Dieser Rechtsstreit ist mehr als eine technische Debatte. Es ist ein Ringen um die Gewaltenteilung und die Frage, ob ein Präsident sich über die vom Kongress gesetzten Grenzen hinwegsetzen kann. Die Unsicherheit, die dieser Kampf erzeugt, legt einen dunklen Schatten über die gesamte Wirtschaft. Unternehmen wie Apple warnen vor Milliardenkosten durch die Zölle, und andere können ihre Finanzen kaum an die ständig wechselnden politischen Launen anpassen. Wie soll ein Unternehmen eine langfristige Investitionsentscheidung treffen, wenn die handelspolitischen Rahmenbedingungen von heute morgen schon wieder Makulatur sein können?
Die Trümmer einer alten Ordnung
Am Ende steht die Erkenntnis, dass Donald Trumps Handelspolitik einem klaren, wenn auch zerstörerischen Muster folgt. Sie ersetzt internationale Regeln durch bilaterale Machtproben, Stabilität durch permanente Unsicherheit und Vertrauen durch Furcht. Kanada, der treueste und geografisch nächste Verbündete, wird zum Exempel gemacht, um zu demonstrieren, dass keine Beziehung heilig ist, wenn politische Interessen auf dem Spiel stehen. Mexiko entkommt vorerst, weil es sich dem System des Drucks und der Gegenleistung fügt.

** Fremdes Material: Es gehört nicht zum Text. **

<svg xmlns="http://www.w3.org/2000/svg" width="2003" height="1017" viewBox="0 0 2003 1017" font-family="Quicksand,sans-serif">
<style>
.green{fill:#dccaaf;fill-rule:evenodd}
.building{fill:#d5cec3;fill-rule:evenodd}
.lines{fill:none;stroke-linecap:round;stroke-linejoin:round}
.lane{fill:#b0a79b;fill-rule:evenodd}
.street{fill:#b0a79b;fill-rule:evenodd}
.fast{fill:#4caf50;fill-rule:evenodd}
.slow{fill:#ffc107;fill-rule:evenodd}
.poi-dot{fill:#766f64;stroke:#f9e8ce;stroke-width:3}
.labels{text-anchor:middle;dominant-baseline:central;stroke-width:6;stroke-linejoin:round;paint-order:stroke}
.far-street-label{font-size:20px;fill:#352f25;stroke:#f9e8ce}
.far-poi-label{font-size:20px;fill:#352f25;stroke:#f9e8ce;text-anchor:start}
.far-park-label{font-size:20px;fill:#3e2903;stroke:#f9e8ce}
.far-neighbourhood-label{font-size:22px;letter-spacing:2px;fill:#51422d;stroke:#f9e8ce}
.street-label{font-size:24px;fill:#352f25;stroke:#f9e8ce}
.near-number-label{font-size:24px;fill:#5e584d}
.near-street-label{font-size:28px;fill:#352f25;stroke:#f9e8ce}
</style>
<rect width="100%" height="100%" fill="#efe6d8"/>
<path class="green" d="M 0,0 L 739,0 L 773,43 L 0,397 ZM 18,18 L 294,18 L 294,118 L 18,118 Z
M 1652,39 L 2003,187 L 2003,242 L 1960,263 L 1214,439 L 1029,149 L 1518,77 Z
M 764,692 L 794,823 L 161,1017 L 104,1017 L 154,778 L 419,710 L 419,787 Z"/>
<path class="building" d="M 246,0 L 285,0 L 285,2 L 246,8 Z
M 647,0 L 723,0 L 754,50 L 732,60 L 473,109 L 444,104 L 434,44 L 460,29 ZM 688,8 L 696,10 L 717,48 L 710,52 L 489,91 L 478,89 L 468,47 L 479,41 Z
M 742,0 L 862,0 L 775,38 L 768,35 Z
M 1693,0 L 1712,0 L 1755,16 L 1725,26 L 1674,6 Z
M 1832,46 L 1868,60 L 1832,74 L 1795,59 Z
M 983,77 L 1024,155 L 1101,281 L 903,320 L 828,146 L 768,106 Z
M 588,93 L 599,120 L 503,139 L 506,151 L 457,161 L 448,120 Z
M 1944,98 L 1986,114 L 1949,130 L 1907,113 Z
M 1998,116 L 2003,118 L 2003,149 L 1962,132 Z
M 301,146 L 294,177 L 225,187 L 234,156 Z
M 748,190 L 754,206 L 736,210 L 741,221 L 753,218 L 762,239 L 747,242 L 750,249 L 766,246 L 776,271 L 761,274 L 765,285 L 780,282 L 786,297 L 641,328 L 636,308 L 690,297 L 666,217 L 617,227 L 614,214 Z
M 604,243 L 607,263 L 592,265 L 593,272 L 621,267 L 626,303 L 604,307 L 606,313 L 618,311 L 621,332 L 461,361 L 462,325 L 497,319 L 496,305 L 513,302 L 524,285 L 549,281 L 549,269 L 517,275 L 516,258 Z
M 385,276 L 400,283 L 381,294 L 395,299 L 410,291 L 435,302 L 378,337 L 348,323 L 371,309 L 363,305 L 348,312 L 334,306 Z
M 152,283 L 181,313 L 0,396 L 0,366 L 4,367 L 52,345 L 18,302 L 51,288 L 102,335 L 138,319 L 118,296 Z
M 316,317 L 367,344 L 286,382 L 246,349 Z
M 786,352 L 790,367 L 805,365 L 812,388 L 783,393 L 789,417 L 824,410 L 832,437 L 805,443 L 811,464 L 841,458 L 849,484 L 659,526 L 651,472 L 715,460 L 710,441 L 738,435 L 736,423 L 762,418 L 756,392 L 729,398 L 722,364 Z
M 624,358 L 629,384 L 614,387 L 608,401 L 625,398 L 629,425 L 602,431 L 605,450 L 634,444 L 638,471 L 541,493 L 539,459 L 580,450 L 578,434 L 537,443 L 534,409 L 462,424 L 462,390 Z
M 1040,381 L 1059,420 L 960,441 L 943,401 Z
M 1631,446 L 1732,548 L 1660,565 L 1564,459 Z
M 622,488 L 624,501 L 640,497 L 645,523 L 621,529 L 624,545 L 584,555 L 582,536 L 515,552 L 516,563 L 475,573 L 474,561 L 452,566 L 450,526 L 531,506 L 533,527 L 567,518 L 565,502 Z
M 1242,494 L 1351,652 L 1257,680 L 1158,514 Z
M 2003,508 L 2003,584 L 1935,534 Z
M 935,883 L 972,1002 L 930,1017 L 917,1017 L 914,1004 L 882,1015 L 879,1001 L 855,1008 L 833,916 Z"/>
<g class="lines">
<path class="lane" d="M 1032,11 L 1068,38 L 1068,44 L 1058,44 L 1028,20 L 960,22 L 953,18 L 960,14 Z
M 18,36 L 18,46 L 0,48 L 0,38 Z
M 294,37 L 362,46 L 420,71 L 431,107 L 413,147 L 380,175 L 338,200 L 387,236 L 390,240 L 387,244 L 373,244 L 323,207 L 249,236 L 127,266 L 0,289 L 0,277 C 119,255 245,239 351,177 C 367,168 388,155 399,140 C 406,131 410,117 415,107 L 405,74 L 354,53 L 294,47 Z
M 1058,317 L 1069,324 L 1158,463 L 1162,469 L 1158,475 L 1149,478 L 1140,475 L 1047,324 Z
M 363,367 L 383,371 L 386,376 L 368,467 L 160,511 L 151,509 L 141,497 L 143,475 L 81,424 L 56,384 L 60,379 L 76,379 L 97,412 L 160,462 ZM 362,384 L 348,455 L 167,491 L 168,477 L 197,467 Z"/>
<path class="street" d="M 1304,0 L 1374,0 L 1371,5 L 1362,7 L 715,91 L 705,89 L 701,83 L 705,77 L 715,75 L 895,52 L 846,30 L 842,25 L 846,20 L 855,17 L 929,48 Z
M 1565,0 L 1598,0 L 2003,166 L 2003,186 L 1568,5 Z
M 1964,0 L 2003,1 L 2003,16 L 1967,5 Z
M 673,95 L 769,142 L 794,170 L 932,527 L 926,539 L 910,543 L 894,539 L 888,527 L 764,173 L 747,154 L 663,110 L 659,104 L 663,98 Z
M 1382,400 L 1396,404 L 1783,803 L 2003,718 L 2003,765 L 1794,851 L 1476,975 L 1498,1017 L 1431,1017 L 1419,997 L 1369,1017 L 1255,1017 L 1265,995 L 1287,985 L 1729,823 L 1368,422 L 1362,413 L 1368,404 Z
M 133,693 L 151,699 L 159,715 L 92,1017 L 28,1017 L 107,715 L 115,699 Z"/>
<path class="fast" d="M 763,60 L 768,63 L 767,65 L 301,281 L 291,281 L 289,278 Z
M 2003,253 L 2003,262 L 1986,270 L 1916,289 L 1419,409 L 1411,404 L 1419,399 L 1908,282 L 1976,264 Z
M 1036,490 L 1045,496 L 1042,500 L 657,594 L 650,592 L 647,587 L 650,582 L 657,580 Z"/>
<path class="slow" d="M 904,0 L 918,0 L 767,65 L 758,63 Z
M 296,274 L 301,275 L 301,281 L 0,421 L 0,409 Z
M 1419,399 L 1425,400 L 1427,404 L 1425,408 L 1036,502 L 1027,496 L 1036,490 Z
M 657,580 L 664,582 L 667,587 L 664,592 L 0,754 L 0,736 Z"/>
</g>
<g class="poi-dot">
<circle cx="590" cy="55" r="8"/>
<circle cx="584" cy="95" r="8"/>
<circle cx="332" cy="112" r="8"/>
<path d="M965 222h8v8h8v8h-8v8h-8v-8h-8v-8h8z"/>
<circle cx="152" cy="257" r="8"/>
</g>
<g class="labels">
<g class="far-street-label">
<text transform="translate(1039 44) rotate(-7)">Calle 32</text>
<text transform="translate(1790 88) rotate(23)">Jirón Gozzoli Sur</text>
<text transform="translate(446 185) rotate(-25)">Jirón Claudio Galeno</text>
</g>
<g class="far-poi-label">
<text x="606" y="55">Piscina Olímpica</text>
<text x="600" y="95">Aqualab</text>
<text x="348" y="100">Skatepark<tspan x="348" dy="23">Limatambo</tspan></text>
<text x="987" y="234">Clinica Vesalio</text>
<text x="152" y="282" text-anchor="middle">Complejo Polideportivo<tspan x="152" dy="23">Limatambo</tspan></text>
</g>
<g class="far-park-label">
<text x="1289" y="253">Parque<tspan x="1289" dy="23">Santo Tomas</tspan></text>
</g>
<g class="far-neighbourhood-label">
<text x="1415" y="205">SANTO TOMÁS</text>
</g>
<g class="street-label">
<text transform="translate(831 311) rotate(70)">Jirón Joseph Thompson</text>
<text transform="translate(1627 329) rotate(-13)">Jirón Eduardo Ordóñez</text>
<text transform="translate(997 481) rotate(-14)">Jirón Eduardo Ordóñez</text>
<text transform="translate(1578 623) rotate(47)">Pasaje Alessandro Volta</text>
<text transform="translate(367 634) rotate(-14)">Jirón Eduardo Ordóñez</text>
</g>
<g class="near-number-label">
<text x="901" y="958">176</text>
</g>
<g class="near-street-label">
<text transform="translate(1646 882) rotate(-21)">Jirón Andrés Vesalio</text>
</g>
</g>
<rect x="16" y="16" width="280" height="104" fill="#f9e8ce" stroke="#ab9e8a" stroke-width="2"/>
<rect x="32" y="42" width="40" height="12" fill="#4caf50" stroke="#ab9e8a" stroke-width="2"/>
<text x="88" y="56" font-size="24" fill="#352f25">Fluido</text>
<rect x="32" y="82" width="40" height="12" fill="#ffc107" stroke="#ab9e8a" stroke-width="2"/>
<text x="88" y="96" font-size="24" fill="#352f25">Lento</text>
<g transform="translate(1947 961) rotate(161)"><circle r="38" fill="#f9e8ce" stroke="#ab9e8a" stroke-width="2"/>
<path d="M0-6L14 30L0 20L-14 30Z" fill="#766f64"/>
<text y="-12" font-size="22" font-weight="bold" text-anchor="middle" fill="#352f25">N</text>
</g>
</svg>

Der Handelskrieg ist in Wahrheit ein Krieg gegen die Idee der berechenbaren, auf Verträgen basierenden Weltordnung selbst. Ein Wirtschaftsprofessor nannte es einen „dunklen Tag“, an dem Trump den Hammer genommen und das globale Handelssystem zerschlagen habe – auf eine Weise, die auf lange Zeit nur schwer zu reparieren sein wird. Die Frage, die bleibt, ist, was an die Stelle der alten Ordnung tritt. Wenn es ein System ist, das auf der Willkür eines Mannes und der ständigen Drohung mit wirtschaftlicher Bestrafung fußt, dann steht die Weltwirtschaft vor einer gefährlichen und unkalkulierbaren Zukunft. Die Risse, die wir heute in Nordamerika sehen, könnten morgen die Konturen einer zerbrochenen Welt sein.